-- Dataset extract --
* * * *

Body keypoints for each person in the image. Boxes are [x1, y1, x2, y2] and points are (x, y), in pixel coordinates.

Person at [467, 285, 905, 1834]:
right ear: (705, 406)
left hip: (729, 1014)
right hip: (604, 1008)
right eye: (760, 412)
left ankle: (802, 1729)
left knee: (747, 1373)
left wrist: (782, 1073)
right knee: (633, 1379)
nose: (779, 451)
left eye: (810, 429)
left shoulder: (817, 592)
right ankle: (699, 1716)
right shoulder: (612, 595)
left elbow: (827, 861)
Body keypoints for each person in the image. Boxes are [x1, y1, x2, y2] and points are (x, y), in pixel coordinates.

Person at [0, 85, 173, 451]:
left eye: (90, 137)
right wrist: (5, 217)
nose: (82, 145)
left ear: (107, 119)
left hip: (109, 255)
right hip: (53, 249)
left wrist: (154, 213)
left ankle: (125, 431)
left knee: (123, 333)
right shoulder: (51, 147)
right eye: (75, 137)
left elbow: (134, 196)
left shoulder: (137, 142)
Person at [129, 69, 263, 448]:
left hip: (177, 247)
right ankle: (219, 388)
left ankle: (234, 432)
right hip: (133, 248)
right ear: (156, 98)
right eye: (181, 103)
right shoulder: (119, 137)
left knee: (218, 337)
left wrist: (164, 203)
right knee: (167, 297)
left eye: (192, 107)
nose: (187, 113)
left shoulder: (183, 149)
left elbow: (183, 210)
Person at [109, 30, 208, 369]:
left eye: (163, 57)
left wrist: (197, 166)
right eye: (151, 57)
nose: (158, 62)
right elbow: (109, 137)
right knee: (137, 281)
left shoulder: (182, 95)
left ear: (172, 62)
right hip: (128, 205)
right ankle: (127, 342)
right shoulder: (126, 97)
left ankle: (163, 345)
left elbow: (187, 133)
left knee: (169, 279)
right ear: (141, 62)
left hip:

* * * *

-- Task objective --
Print the lines of the entries, exactly, from the one containing "left eye: (192, 107)" down to the final line, and leave out all the others.

-- Output of the exercise --
left eye: (192, 107)
nose: (187, 113)
left shoulder: (183, 149)
left elbow: (183, 210)
Person at [109, 30, 208, 369]:
left eye: (163, 57)
left wrist: (197, 166)
right eye: (151, 57)
nose: (158, 62)
right elbow: (109, 137)
right knee: (137, 281)
left shoulder: (182, 95)
left ear: (172, 62)
right hip: (128, 205)
right ankle: (127, 342)
right shoulder: (126, 97)
left ankle: (163, 345)
left elbow: (187, 133)
left knee: (169, 279)
right ear: (141, 62)
left hip:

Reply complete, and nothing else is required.